Rückzugsraum für viele geschützte Arten

Für zahlreiche seltene und streng geschützte Arten ist das Gelände Rückzugsraum. Genannt wurden etwa Neuntöter, Wiedehopf, die Zaunechse oder mehr als 140 Wildbienenarten. Aus diesem bereits verwilderten Gebiet wird sich die ÖBB weitgehend zurückziehen, nur eine kleine verkehrstechnisch notwendige Fläche will man weiter betreiben. Der Rest wird entsiegelt, die Stadt wird das Areal zu einem Natura 2000 Gebiet entwickeln.

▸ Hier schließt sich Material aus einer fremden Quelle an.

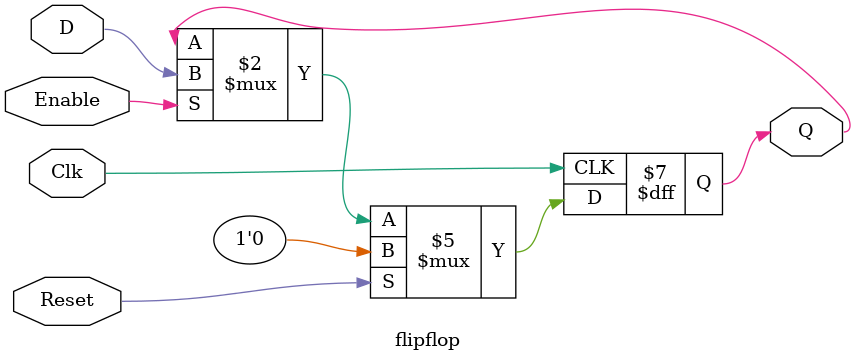
<source format=v>

module Morsecode(SW,KEY,LEDR,CLOCK_50);
               input [9:0] SW;
               input [1:0] KEY;
               input CLOCK_50;
               output [9:0]LEDR;

              reg [15:0]muxoutput;
             wire enable;
             wire [15:0]Q;
             wire [15:0]datatodff;
             wire [2:0]select;
             wire reset;
            wire userkey;
            wire Reset;
           
assign select=SW[2:0];
assign reset=KEY[0];
assign userkey=KEY[1];


always@(*)
         begin
          case(select[2:0])
                3'b000: muxoutput= 16'b1010;
                3'b001: muxoutput=16'b01011101110111000;
                3'b010: muxoutput=16'b01110101110;
                3'b011: muxoutput= 16'b01011101010;
                3'b100: muxoutput=16'b0111011100;
                3'b101: muxoutput=16'b01110100;
                3'b110: muxoutput=16'b01110111011100;
               3'b111: muxoutput=16'b0101110111010;
          default:muxoutput=16'b0;
		
endcase
end 
Ratedivider mydivider(CLOCK_50,reset,enable);//calling the frequency divider


//the register calling 
muxto1 a1(.x(muxoutput[15]),.y(0),.s(userkey),.m(datatodff[15]));
flipflop f1(datatodff[15],CLOCK_50,reset,enable,Q[15]);

muxto1 a2(.x(muxoutput[14]),.y(Q[15]),.s(userkey),.m(datatodff[14]));
flipflop f2(datatodff[14],CLOCK_50,reset,enable,Q[14]);

muxto1 a3(.x(muxoutput[13]),.y(Q[14]),.s(userkey),.m(datatodff[13]));
flipflop f3(datatodff[13],CLOCK_50,reset,enable,Q[13]);

muxto1 a4(.x(muxoutput[12]),.y(Q[13]),.s(userkey),.m(datatodff[12]));
flipflop f4(datatodff[12],CLOCK_50,reset,enable,Q[12]);

muxto1 a5(.x(muxoutput[11]),.y(Q[12]),.s(userkey),.m(datatodff[11]));
flipflop f5(datatodff[11],CLOCK_50,reset,enable,Q[11]);

 muxto1 a6(.x(muxoutput[10]),.y(Q[11]),.s(userkey),.m(datatodff[10]));
 flipflop f6(datatodff[10],CLOCK_50,reset,enable,Q[10]);


muxto1 a7(.x(muxoutput[9]),.y(Q[10]),.s(userkey),.m(datatodff[9]));
flipflop f7(datatodff[9],CLOCK_50,reset,enable,Q[9]);

muxto1 a8(.x(muxoutput[8]),.y(Q[9]),.s(userkey),.m(datatodff[8]));
flipflop f8(datatodff[8],CLOCK_50,reset,enable,Q[8]);





muxto1 a9(.x(muxoutput[7]),.y(Q[8]),.s(userkey),.m(datatodff[7]));
flipflop f9(datatodff[7],CLOCK_50,reset,enable,Q[7]);

muxto1 a10(.x(muxoutput[6]),.y(Q[7]),.s(userkey),.m(datatodff[6]));
flipflop f10(datatodff[6],CLOCK_50,reset,enable,Q[6]);

muxto1 a11(.x(muxoutput[5]),.y(Q[6]),.s(userkey),.m(datatodff[5]));
flipflop f11(datatodff[5],CLOCK_50,reset,enable,Q[5]);

muxto1 a12(.x(muxoutput[4]),.y(Q[5]),.s(userkey),.m(datatodff[4]));
flipflop f12(datatodff[4],CLOCK_50,reset,enable,Q[4]);

muxto1 a13(.x(muxoutput[3]),.y(Q[4]),.s(userkey),.m(datatodff[3]));
flipflop f13(datatodff[3],CLOCK_50,reset,enable,Q[3]);

 muxto1 a14(.x(muxoutput[2]),.y(Q[3]),.s(userkey),.m(datatodff[2]));
 flipflop f14(datatodff[2],CLOCK_50,reset,enable,Q[2]);


muxto1 a15(.x(muxoutput[1]),.y(Q[2]),.s(userkey),.m(datatodff[1]));
flipflop f15(datatodff[1],CLOCK_50,reset,enable,Q[1]);

muxto1 a16(.x(muxoutput[0]),.y(Q[1]),.s(userkey),.m(datatodff[0]));
flipflop f16(datatodff[0],CLOCK_50,reset,enable,Q[0]);


assign LEDR[0]=Q[0];//assigning the final ouput -displaying the blinking of LEDS.

endmodule


module Ratedivider(input Clock,reset,output reg theenablesignal);

reg [25:0] q; // declare q
wire[25:0]d;


assign d=26'b001011111010111100000111111;//for 2 hz clock start counting from 12499999

			
always@(posedge Clock)

	

		if (reset==1'b1)

		begin

		   q<=d;
			theenablesignal=1'b0;

		end

		else if (q==0)

		begin
		
		theenablesignal=1;//toggle the enable signal once one decrementation cycle is over

			q<=d;

		end

		else

		begin

			theenablesignal = 1'b0;

			q<=q-1;

		end

	

		


endmodule






//the mux module 
module muxto1(
    input x, //select 0
    input y, //select 1
    input s, //select signal 
    output m //output
  );
    assign m = s & y | ~s & x;
    

endmodule



//module flip flop 
module flipflop(D,Clk,Reset,Enable,Q);
input D,Clk,Reset,Enable;
output reg Q;
always@(posedge Clk)

if (Reset)
begin
Q<=0;
end

else if( Enable)
begin
Q<=D;
end
endmodule


</source>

Auch Zutritt für Besucher wird möglich sein

Zur Finanzierung des Projekts wird sich Wien laut eigenen Angaben um Förderungen aus dem Biodiversitätsfonds des Bundes für den Ankauf des Areals sowie um EU-Mittel für die Renaturierungsmaßnahmen bemühen. Die Stadtrand-Wildnis soll auch künftig eher den Tieren und Pflanzen gehören, der Zutritt soll allerdings auch für Besucher möglich sein. Es wird mehrere Einstiegsstellen geben, versprochen wurde eine "behutsame" Wegführung durch das Gebiet sowie Beobachtungsplattformen.

Lehr- und Bildungsbereiche geplant

"Wir wollen große Teile des Geländes der Natur überlassen und ein Miteinander mit der Bevölkerung schaffen, von dem alle Seiten profitieren", hob der Wiener Umwelt- und Klimastadtrat Jürgen Czernohorszky (SPÖ) hervor. Informations-, Lehr- und Bildungsbereiche werden darüber Auskunft geben, wie ökologisches Gleichgewicht, Biodiversität und Klimaschutz zusammenspielen, kündigte er an. Dazu ist unter anderem ein Info-Haus geplant. Mittelfristig sollen dort auch lokal hergestellte Bio-Produkte, wie Feldfrüchte, Obst oder Fleisch von Weidetieren und Wild erhältlich sein.

Ludwig: „Wien legt Wert auf Renaturierung“

Bürgermeister Ludwig sieht das Projekt als Vorbild für ein Zusammenwirken von Renaturierung, Artenvielfalt und Klimaschutz: "Hier wird deutlich, warum Wien seit langem viel Wert auf Renaturierung gelegt hat. Renaturierung sichert Biodiversität und damit funktionierende Ökosysteme, in denen wir und nachfolgende Generationen gesund leben können."
ÖBB-Vorständin Angelo betonte, dass es für die ÖBB wichtig sei, für nicht betriebsnotwendige Flächen eine passende Nachnutzung zu finden. "In Breitenlee hätte vor vielen Jahren ein großer Verschiebebahnhof entstehen sollen. Die Pläne wurden aus verschiedenen Gründen jedoch nie zur Gänze verwirklicht. So konnte sich im Laufe der Jahre ein schützenswertes Stück Natur entwickeln." Dieses sei nun auch künftig gesichert. (apa/vk)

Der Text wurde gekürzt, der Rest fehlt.